Whitepaper explains expanding shale water options in TX

By Texas Alliance of Energy Producers | September 17, 2019

The U.S. energy independence goal has been largely accomplished due to historic levels of oil and gas production in Texas. To maintain this edge, the Texas oil and gas industry must continue to use water wisely and sustainably.  The question is: How? The Texas Alliance of Energy Producers is providing some answers today with the unveiling of its new white paper: “Sustainable Produced Water Policy, Regulatory Framework, and Management in the Texas Oil and Gas Industry: 2019 and Beyond,” by co-authors Blythe Lyons, John Tintera, and Kylie Wright. 

The report provides current data on produced water supply and disposition, highlights technologies and trends, explores the Texas and federal regulatory and policy landscape, provides examples of recycle and reuse, and analyzes the impediments to improving produced water management. The report concludes with a set of 10 recommendations to address these barriers as well as increase opportunities to reuse and recycle produced water safely and economically. 

“The same ingenuity and hard work that created the shale revolution is taking Texas’ water reuse and recycling to new heights,” said paper co-author John Tintera of the Texas Alliance of Energy Producers. “With help from our state and federal legislators and regulators, the industry will further embrace produced water recycling and reuse, resulting in positive impacts to our economy, the environment, and national security.” 

Key Facts, Findings, and Recommendations:

-Texas has made great strides in produced water management over the past five years. 

-Data point to exponential increases in the amount of produced water that the industry will generate over the next five years.

-Produced water recycle and reuse is likely to increase as the scales tip toward midstream water management.
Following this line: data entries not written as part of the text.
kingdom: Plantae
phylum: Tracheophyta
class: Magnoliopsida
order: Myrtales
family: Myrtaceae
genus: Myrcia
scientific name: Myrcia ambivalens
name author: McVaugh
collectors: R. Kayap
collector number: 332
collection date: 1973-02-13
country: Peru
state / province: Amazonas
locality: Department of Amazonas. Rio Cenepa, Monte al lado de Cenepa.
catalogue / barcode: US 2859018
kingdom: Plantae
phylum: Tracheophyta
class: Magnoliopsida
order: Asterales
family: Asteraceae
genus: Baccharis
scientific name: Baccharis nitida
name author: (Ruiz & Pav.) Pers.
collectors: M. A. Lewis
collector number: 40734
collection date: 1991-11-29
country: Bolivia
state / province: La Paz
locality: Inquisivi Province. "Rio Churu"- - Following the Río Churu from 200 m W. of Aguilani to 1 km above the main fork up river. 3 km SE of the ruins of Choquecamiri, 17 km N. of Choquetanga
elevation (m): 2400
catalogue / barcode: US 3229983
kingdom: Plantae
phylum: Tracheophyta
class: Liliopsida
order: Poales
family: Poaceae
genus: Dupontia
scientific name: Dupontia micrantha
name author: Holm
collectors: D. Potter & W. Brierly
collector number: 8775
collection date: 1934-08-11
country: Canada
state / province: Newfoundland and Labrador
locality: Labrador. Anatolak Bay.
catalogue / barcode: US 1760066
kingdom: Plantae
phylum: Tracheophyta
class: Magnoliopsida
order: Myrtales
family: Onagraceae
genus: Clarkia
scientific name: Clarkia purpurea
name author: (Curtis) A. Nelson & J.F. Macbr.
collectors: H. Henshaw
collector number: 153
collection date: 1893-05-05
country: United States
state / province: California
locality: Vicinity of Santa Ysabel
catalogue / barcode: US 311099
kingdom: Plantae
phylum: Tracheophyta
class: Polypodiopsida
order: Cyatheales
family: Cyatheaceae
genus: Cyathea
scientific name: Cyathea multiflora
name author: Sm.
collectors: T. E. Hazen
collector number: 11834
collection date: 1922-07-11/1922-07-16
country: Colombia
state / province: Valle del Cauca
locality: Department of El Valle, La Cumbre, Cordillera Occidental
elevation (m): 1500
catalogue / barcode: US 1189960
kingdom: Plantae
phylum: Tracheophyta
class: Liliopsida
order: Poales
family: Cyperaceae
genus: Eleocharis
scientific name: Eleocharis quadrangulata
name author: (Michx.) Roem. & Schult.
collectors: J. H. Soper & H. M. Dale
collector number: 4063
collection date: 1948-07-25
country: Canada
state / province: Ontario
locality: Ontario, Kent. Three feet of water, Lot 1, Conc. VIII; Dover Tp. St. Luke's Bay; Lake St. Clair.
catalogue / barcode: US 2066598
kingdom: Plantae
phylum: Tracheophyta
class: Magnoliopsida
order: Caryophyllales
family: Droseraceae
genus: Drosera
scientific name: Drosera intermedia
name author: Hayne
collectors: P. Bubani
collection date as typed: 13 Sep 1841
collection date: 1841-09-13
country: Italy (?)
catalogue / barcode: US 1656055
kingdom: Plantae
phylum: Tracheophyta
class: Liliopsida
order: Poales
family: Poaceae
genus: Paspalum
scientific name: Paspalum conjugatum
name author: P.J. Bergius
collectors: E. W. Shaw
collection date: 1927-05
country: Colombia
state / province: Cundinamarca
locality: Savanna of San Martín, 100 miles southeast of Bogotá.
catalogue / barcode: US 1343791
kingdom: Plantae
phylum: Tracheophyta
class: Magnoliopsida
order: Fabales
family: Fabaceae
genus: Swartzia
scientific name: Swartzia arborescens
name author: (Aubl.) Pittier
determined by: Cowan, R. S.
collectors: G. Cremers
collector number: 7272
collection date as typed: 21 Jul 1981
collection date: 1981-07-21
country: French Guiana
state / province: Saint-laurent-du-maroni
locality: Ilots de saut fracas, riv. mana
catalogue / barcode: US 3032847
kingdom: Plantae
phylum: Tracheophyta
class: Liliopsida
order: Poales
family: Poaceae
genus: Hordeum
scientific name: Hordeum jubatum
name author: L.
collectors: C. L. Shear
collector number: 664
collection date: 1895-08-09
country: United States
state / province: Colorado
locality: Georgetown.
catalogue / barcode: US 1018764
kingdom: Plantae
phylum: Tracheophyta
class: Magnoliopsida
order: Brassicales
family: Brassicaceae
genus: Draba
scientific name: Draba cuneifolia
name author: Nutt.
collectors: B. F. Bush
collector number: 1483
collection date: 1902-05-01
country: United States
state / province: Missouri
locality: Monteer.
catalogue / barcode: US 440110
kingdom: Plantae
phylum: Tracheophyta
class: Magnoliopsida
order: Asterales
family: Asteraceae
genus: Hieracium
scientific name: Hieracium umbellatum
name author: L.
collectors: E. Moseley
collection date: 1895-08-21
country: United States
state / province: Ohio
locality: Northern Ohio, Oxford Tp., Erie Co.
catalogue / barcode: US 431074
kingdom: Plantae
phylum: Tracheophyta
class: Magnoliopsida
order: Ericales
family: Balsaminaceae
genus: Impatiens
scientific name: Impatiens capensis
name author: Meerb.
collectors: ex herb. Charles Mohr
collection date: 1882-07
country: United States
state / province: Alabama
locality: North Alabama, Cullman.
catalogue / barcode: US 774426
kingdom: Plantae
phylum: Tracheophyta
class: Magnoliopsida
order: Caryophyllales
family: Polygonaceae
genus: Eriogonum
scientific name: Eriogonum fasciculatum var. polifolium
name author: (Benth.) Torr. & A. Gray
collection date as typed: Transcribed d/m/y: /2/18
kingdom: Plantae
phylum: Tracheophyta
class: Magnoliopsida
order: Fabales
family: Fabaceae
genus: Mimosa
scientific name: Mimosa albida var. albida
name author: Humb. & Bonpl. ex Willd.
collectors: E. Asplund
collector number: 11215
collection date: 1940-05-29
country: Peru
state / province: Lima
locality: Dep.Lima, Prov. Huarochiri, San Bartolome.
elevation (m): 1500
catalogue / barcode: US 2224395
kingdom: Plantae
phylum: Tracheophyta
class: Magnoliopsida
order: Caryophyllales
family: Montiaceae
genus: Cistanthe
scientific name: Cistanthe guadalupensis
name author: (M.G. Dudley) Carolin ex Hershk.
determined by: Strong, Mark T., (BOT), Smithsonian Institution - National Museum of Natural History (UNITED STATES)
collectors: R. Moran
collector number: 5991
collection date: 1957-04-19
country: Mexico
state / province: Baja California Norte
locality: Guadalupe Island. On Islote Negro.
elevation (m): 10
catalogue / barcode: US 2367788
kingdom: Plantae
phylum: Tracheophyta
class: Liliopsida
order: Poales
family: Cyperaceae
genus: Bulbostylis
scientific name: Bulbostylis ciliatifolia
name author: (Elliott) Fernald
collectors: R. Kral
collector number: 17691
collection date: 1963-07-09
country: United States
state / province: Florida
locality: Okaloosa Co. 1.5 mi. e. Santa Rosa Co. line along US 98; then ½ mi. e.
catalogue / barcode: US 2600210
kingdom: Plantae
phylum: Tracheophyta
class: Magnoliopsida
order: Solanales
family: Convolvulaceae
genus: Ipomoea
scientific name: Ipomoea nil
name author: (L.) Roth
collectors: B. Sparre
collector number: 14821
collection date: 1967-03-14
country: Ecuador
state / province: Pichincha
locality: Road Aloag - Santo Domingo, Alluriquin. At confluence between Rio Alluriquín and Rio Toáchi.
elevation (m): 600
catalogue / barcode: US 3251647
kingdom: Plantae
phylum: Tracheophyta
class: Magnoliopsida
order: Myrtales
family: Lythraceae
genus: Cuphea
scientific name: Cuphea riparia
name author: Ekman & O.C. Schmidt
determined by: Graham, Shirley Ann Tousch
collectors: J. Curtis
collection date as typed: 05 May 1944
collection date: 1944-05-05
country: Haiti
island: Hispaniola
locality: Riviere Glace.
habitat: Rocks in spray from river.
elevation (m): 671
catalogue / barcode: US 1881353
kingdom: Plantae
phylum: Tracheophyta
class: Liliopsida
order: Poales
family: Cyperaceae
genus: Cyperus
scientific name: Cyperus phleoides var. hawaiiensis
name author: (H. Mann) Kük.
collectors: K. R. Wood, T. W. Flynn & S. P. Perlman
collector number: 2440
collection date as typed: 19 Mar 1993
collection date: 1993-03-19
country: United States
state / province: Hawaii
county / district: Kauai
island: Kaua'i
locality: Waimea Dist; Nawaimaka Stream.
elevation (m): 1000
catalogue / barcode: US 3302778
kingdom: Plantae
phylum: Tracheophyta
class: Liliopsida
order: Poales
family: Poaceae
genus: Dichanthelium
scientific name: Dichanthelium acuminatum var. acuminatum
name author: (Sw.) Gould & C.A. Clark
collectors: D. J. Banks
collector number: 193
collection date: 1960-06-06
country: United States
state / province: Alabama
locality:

The trend will be bolstered as demand for fracturing water grows, freshwater and trucking costs increase, treatment costs decline, and injection capacity is unable to keep pace with production.

-Current and emerging treatment technologies can support cost-effective recycle and reuse in the oil and gas industry. However, there is no silver bullet technology that would replace the need to maintain disposal capacity.

-Texas did many things right early on – including legislative and regulatory actions – to encourage safe and economic produced water reuse and recycling options. More remains to be done, including at the federal level.

-Produced water reuse and recycling in Texas is poised to expand with the right statutes, regulatory framework, civil law, and economic incentives.

-The white paper provides ten recommendations, notably delegation of National Pollutant Discharge Elimination System (NPDES) authority to Texas, preservation of the Resource Conservation and Recovery Act (RCRA) exemption, revisions to statutes and regulations, development of incentive mechanisms, and improved data collection and dissemination.

-The paper concludes by examining when produced water might be put to work in beneficial uses outside the oil and gas fields. 

The Texas Alliance of Energy Producers and co-sponsor the Independent Petroleum Association of America (IPAA) will launched the white paper today in Austin at The Austin Club. Texas Railroad Commission Chairman Wayne Christian gave the keynote followed by two expert panels. Co-authors Blythe Lyons, Alliance Consultant, and Kylie Wright of GAI Consultants attended the event and moderated the panels.